:: PROBLEM DETAILS ::
Output only the lines below from the one holding "Picture 2: xy-120, xy-80, xy+80;" down to the one holding "Picture 4: First", both end lines included and every picture dropped.

:: INFORMATION GIVEN ::
● ● ●

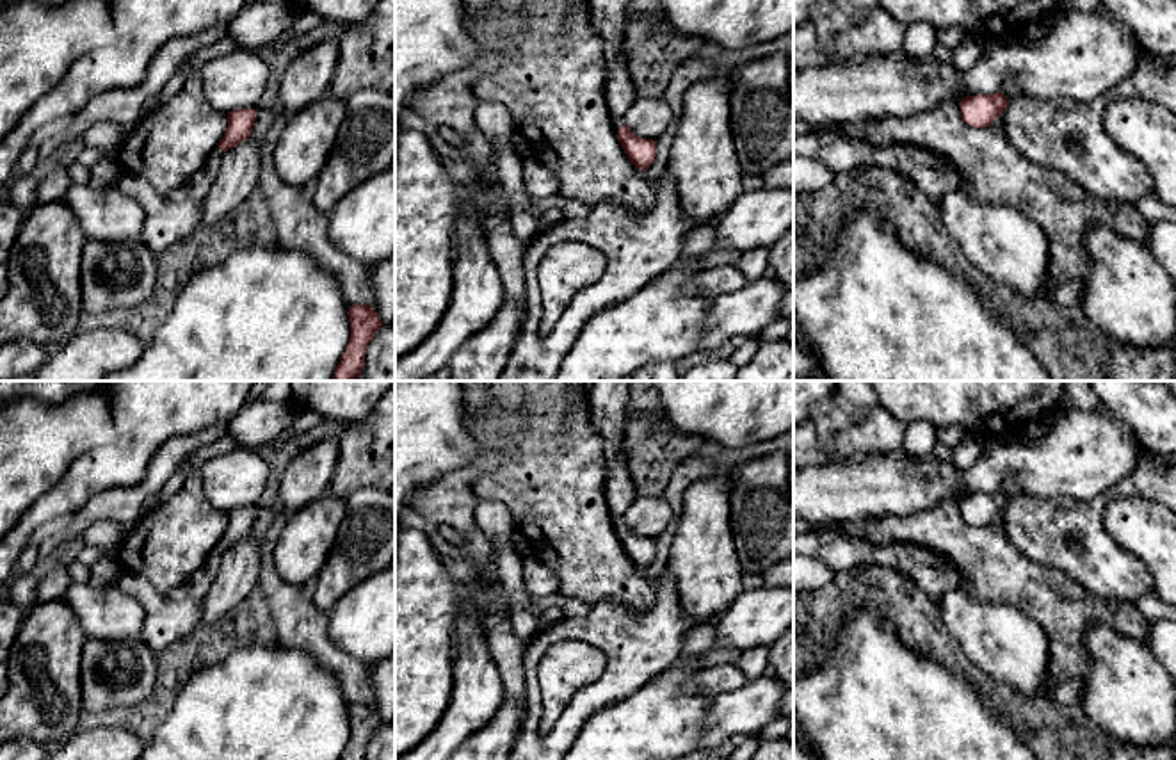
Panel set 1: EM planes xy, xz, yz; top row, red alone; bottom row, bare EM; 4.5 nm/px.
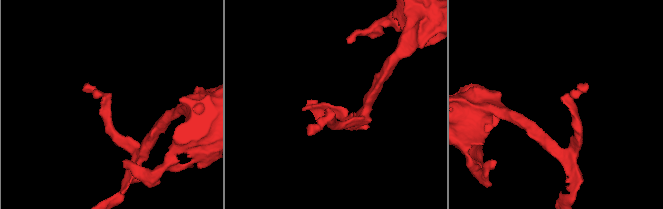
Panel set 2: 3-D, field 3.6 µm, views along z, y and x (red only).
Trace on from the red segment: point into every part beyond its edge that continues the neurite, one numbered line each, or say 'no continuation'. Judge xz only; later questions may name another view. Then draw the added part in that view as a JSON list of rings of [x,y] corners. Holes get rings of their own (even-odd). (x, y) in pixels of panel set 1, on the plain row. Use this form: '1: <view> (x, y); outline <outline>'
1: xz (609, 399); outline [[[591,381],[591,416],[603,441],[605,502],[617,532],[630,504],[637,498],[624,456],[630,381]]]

● ● ●

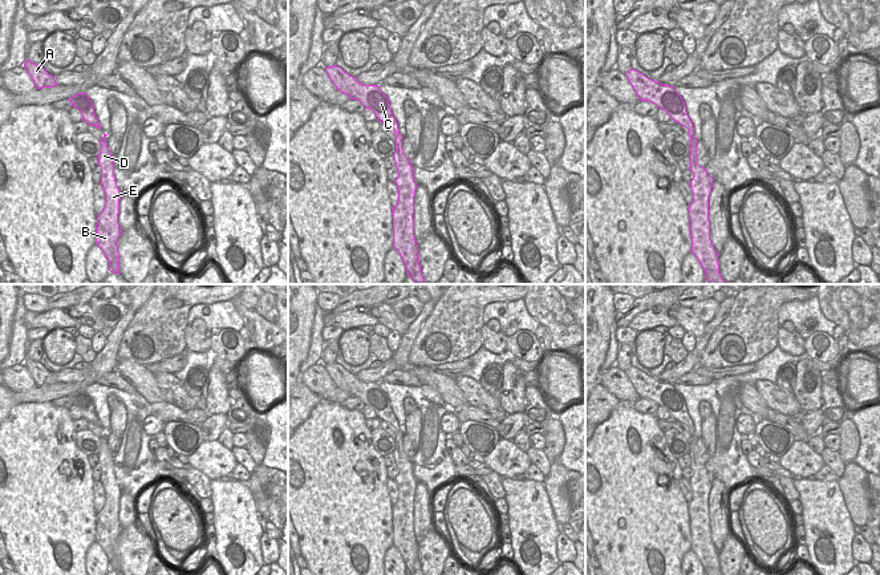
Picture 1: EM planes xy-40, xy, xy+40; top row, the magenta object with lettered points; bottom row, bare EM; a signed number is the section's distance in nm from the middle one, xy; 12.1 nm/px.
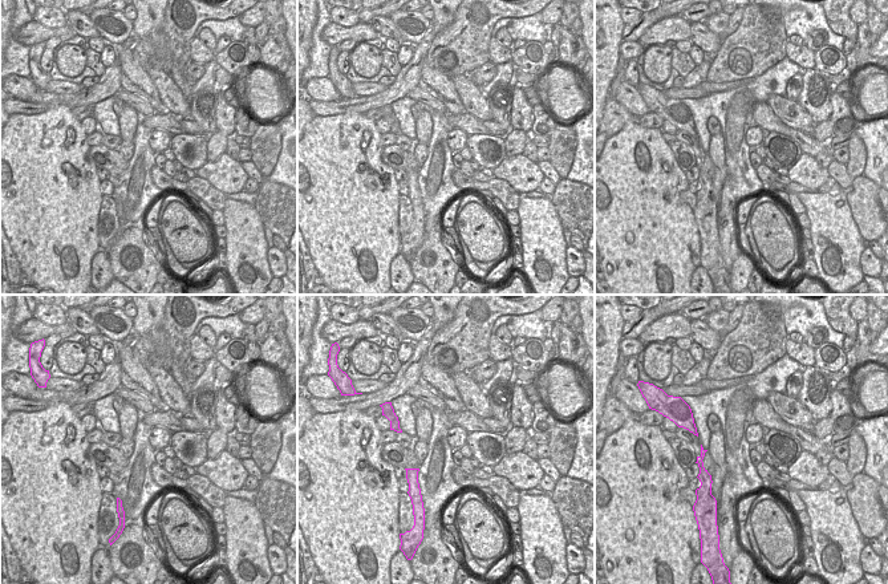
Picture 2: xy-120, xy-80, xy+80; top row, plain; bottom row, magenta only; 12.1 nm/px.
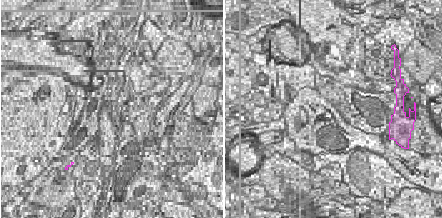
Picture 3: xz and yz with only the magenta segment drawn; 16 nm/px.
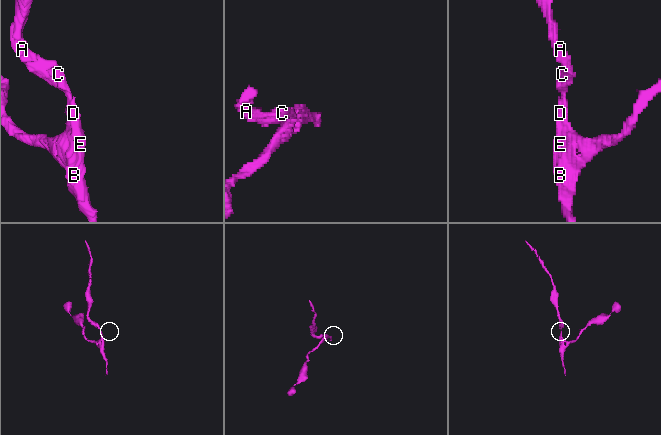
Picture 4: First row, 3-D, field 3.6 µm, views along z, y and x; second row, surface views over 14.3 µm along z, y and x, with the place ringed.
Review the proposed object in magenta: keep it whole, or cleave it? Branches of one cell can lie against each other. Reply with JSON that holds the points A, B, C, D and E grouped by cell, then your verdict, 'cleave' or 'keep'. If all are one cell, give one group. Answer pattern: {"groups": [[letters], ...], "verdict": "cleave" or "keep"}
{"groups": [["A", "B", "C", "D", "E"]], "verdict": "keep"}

● ● ●

:: THE COMPLETED TASK ::
Picture 2: xy-120, xy-80, xy+80; top row, plain; bottom row, magenta only; 12.1 nm/px.
Picture 3: xz and yz with only the magenta segment drawn; 16 nm/px.
Picture 4: First row, 3-D, field 3.6 µm, views along z, y and x; second row, surface views over 14.3 µm along z, y and x, with the place ringed.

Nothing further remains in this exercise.